Material provided =

○ ○ ○ ○

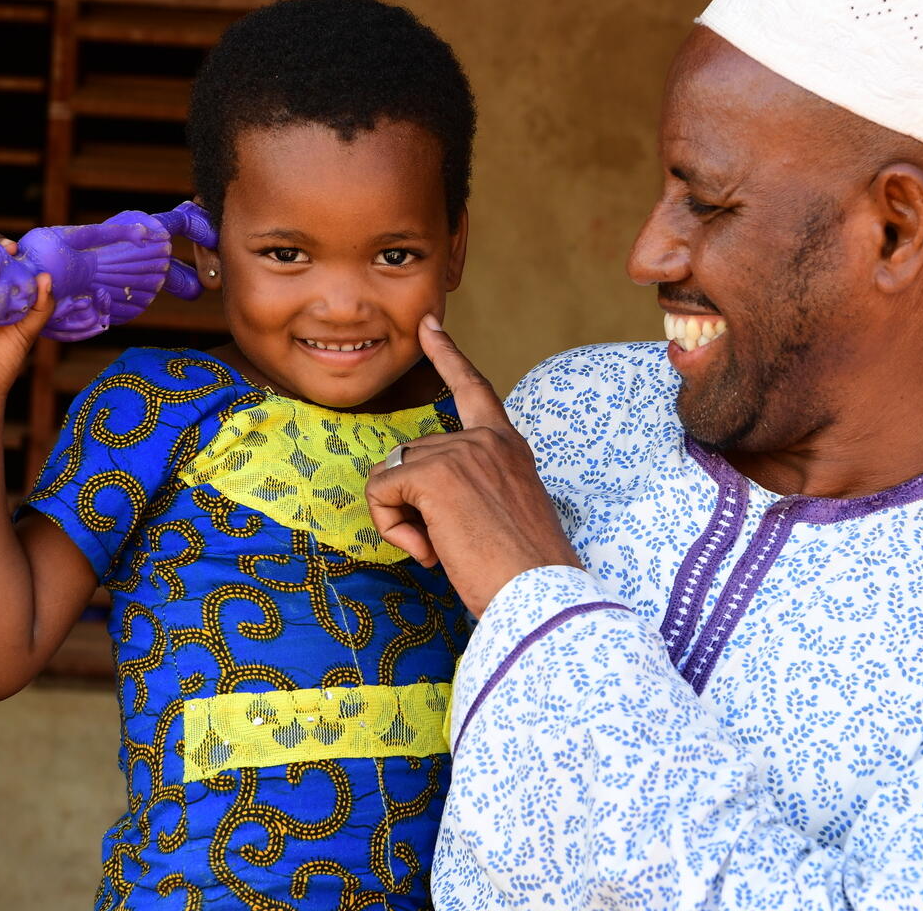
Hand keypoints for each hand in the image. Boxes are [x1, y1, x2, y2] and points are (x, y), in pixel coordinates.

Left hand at [365, 315, 580, 616]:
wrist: (541, 594)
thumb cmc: (523, 571)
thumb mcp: (500, 512)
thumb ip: (467, 486)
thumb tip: (410, 488)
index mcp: (508, 446)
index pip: (474, 389)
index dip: (448, 357)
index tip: (428, 326)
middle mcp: (486, 440)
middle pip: (410, 455)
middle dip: (408, 505)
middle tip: (444, 545)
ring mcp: (461, 452)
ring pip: (390, 476)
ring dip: (400, 520)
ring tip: (441, 550)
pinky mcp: (434, 473)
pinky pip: (381, 493)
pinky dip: (391, 528)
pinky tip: (429, 551)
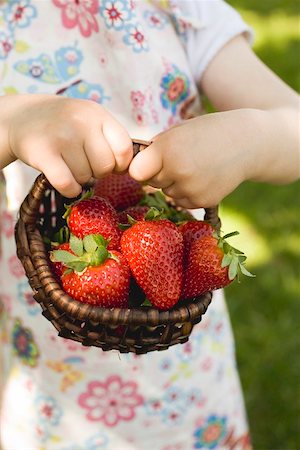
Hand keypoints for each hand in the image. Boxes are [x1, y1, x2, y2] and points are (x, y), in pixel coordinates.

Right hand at [1, 94, 132, 196]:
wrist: (22, 118)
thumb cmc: (66, 125)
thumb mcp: (91, 120)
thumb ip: (111, 139)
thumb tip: (133, 169)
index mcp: (98, 114)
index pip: (124, 148)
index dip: (120, 163)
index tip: (109, 163)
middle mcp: (81, 121)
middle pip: (105, 166)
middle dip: (98, 172)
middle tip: (84, 163)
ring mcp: (61, 136)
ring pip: (86, 177)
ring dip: (80, 178)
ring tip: (68, 164)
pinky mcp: (43, 153)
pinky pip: (68, 185)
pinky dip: (70, 190)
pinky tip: (66, 181)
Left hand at [129, 110, 257, 208]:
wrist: (246, 143)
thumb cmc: (207, 132)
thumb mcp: (178, 131)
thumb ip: (156, 148)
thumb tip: (134, 167)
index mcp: (168, 150)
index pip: (136, 172)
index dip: (141, 167)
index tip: (148, 163)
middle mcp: (178, 172)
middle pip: (152, 182)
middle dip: (160, 173)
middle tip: (181, 159)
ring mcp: (191, 189)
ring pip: (168, 193)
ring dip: (175, 183)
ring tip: (195, 167)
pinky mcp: (202, 202)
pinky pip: (182, 201)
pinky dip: (187, 192)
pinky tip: (203, 177)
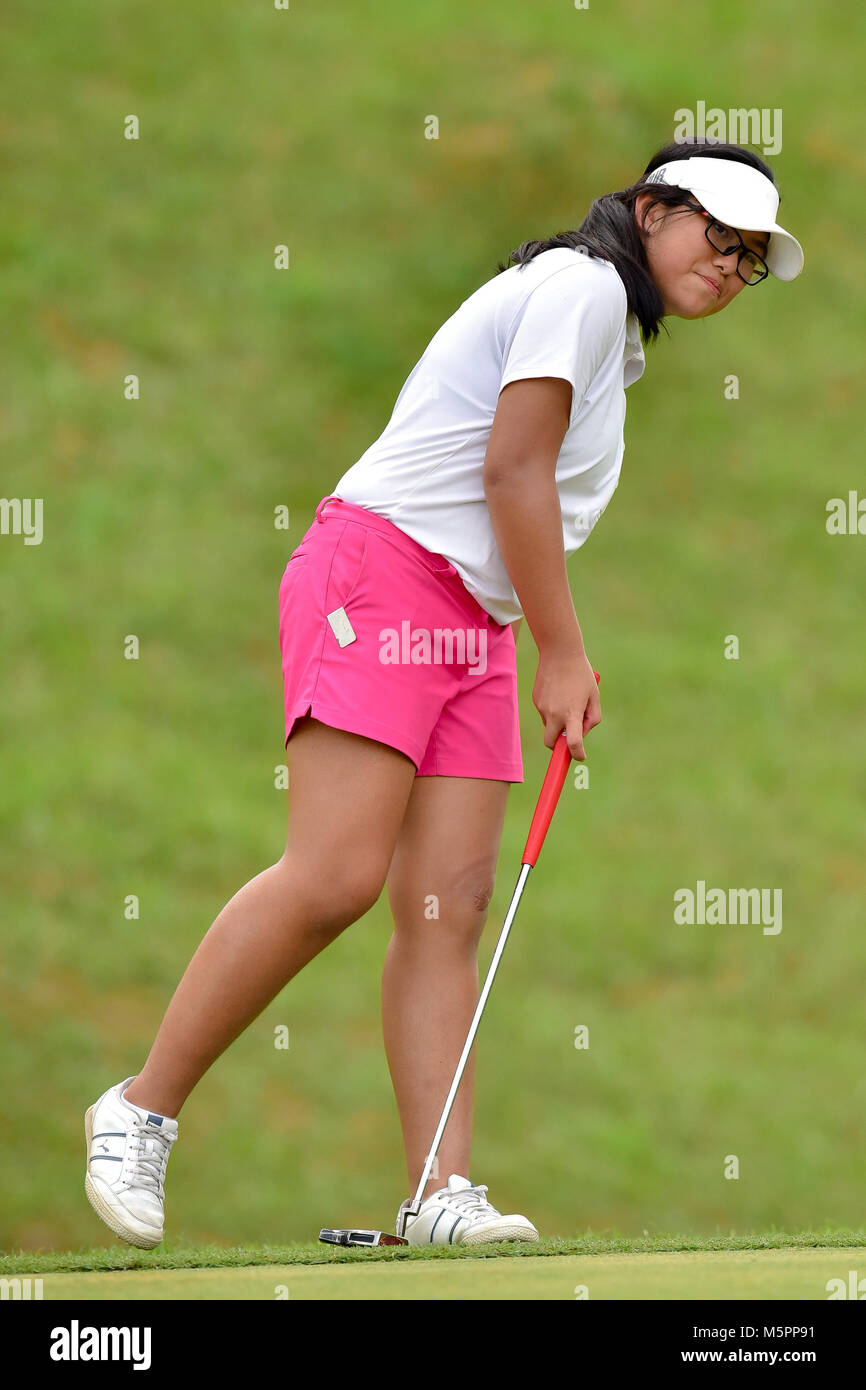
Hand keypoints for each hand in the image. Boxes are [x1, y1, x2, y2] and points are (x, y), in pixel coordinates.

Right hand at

○ ○ ○ ○

Task directions = Every line from the one containing "pinky dip: (187, 192)" through the last line of the data, both included, is to be repeated exactly; the pictures are to be left out.

Answer section =
pinky dip: (187, 192)
pinky tip: (203, 177)
Hand keypoints for each hand in the image. Boxes are [x1, y1, x2, y2] and points are (x, y), in pixel coordinates.

Right hand at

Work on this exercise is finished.